Whilst earworms did not feature in Brainiac itself, there was plenty of other interesting stuff on hearing, including a particularly entertaining section on misheard song lyrics. Although this relied heavily on being able to read lyrics on screen (probably a good justification for the 6+ age recommendation) it didn’t seem to stop Quaver howling away with the rest of us. The whole audience also got involved in a hearing test which pitted the young against the old (although Mummy, who is not remotely old and/or bitter, remains adamant that at least half the small humans of the audience – her own included – were lying when it came to the highest frequency noise).
Other memorable experiments included a man running full force into a range of materials (including plasterboard) and a rocket-propelled office chair. There was also a challenge involving giant Airzookas and just the right amount of blowing stuff up. Despite some helpful warnings to stick your fingers in your ears first, Mummy would recommend ear defenders for children who are particularly afraid of loud noises. She would also suggest not looking directly at the exploding microwave if you want to leave the theatre with your vision intact.
If Mummy were to be picky (in the name of scientific accuracy of course) she was somewhat disappointed that there was only one female Brainiac in the cast of four, and was not convinced that this was negated by describing Brainiac Raz as the cleverest of the quartet. Mummy and Mrs Mummy were both also uncomfortable with the impressionable audience being encouraged to peer pressure Brainiac Ned into taking part in one of the experiments. On the other hand, both agreed that watching Brainiac Dave and Brainiac Ed impersonate Beyonce was 100% objectively, and scientifically, hilarious.

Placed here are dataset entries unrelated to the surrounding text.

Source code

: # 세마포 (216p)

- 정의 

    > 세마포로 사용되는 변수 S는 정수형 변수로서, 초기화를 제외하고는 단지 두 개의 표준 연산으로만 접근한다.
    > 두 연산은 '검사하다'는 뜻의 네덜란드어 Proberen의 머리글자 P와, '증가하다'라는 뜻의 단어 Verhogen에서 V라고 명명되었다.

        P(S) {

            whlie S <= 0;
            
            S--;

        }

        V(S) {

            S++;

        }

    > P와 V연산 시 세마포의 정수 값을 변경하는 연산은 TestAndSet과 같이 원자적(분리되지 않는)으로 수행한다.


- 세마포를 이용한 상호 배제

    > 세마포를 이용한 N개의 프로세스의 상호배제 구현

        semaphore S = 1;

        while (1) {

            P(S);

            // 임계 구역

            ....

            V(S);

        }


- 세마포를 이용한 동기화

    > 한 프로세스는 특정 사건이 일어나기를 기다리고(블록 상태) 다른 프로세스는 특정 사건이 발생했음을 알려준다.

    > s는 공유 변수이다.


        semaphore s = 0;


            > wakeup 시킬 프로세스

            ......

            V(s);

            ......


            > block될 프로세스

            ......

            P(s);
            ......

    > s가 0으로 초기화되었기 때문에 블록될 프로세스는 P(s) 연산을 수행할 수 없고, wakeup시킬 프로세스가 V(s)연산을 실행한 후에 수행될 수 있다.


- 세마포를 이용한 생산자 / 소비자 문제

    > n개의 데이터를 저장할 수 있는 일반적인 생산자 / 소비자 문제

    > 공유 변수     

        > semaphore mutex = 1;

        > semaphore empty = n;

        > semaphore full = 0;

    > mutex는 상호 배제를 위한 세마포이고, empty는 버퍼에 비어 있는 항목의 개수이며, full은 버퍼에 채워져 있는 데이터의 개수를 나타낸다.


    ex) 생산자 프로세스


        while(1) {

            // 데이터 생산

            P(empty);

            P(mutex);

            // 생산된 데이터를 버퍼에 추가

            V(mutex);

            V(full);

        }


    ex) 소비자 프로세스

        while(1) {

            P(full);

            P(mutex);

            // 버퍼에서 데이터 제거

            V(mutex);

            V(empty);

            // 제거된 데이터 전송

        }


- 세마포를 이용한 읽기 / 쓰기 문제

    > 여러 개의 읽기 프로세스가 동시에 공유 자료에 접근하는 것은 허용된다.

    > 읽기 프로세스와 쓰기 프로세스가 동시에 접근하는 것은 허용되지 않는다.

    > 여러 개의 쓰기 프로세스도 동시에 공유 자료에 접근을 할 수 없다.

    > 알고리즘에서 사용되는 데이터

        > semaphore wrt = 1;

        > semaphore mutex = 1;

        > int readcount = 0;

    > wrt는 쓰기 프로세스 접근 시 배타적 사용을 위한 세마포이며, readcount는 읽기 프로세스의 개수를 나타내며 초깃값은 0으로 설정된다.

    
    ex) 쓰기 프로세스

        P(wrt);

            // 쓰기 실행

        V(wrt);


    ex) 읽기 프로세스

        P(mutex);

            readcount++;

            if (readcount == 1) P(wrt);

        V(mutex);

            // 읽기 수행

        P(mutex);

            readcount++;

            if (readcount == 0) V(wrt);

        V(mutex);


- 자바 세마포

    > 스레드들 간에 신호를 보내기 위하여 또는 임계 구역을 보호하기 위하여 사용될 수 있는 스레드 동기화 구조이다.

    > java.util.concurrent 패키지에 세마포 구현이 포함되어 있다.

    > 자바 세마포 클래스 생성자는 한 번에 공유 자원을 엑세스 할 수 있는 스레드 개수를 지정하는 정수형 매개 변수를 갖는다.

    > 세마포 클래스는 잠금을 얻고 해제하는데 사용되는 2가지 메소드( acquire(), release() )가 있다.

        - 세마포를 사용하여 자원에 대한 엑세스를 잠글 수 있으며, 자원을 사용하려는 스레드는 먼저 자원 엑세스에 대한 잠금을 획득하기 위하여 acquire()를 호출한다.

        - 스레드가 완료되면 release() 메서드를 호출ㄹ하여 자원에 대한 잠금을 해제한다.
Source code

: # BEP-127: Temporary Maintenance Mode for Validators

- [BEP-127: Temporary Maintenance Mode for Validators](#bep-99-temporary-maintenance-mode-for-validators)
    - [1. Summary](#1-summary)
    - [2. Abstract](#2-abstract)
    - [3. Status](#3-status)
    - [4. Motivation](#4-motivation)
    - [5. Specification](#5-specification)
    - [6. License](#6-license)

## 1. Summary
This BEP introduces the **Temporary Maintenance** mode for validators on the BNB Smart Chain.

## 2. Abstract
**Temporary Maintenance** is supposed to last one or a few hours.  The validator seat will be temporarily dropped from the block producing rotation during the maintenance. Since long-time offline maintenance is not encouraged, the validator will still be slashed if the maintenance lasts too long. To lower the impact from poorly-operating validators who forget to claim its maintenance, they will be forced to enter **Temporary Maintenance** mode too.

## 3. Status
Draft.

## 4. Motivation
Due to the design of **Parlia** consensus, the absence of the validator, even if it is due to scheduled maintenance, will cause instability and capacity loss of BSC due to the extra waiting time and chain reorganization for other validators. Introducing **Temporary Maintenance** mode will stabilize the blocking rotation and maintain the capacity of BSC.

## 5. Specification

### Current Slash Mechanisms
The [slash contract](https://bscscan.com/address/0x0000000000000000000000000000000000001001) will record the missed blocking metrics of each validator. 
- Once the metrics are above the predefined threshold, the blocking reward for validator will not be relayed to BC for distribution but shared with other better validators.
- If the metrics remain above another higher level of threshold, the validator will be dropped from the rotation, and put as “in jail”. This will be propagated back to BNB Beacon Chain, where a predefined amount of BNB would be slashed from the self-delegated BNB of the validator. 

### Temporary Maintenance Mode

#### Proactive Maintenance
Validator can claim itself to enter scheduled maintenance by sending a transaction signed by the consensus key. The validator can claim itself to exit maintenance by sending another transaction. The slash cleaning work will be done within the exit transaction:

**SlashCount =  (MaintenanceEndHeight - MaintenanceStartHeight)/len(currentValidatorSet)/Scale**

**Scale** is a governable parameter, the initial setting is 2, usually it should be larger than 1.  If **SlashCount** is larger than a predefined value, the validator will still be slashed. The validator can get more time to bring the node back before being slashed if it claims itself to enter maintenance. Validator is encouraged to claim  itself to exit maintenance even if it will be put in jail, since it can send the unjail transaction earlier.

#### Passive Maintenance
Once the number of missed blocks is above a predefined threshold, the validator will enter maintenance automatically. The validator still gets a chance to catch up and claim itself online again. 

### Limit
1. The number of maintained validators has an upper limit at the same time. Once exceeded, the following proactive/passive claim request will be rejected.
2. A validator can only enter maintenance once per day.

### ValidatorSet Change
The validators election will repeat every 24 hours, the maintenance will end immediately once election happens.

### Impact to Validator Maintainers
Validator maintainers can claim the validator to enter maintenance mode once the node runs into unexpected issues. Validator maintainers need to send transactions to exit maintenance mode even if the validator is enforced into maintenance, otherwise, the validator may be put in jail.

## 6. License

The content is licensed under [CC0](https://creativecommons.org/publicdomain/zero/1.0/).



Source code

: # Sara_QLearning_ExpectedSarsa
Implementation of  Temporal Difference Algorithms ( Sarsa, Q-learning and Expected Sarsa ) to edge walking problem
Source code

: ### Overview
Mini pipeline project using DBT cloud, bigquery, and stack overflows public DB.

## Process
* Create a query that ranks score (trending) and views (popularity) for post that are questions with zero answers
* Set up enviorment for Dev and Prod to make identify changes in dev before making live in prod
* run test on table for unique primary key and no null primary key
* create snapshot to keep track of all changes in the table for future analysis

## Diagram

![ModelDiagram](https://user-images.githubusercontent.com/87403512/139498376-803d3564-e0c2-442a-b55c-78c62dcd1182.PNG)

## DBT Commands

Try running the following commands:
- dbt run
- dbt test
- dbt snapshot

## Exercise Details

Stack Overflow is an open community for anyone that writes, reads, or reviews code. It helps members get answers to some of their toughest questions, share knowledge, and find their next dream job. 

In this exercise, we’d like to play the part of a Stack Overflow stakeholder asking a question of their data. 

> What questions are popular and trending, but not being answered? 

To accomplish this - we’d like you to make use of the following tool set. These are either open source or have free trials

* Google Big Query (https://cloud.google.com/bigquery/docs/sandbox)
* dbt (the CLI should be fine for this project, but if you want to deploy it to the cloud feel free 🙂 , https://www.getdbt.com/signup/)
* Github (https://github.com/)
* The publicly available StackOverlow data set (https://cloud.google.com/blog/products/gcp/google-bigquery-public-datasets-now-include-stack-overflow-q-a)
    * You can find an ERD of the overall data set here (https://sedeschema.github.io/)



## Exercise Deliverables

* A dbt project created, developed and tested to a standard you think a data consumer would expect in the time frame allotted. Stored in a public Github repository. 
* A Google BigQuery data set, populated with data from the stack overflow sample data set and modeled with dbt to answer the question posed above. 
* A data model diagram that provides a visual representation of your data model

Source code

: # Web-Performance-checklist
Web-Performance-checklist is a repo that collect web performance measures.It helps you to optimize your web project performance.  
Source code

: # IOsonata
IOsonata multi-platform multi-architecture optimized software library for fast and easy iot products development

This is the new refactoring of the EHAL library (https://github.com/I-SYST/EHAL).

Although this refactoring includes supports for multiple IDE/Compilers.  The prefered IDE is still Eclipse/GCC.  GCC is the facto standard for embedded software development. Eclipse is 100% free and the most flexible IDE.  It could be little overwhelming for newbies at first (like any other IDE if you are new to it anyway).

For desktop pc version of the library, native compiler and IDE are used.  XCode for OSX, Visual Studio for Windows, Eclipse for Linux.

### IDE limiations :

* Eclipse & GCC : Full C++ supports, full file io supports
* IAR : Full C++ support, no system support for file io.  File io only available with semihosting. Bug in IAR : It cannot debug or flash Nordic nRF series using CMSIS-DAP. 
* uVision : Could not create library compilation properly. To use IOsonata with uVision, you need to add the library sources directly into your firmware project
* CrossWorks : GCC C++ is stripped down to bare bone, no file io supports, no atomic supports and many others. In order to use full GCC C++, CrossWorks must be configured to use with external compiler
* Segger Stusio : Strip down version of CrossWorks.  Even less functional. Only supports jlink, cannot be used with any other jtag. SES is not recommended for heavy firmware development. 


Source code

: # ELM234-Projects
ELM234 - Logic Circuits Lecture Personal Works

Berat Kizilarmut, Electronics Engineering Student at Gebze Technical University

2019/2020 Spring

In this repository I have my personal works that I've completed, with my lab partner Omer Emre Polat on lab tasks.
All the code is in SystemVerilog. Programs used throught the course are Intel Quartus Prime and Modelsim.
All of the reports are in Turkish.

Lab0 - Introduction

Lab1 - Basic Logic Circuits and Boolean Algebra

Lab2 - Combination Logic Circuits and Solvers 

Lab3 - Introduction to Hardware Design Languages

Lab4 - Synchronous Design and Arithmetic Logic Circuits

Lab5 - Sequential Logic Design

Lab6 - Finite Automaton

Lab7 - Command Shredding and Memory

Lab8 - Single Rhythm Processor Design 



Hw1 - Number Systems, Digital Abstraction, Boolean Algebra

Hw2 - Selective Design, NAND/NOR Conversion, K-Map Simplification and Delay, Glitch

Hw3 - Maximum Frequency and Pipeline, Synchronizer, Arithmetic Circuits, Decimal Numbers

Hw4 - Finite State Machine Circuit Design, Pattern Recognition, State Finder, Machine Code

In conclusion, Mummy reports that Brainiac is an enjoyable show which will retain the attention of small and large humans alike, if for no other reason than regular explosions being difficult to ignore. It’s quite different to anything else on in the West End and a very lively way to introduce children to science. The programme is packed with less dangerous experiments that can be tried at home, although Mummy admits that the only experiment she has so far repeated is the organic chemistry referred to earlier in this review.
RATING: Raindrops, Whiskers and Kettles (aka 3 out of 5 of my favourite things).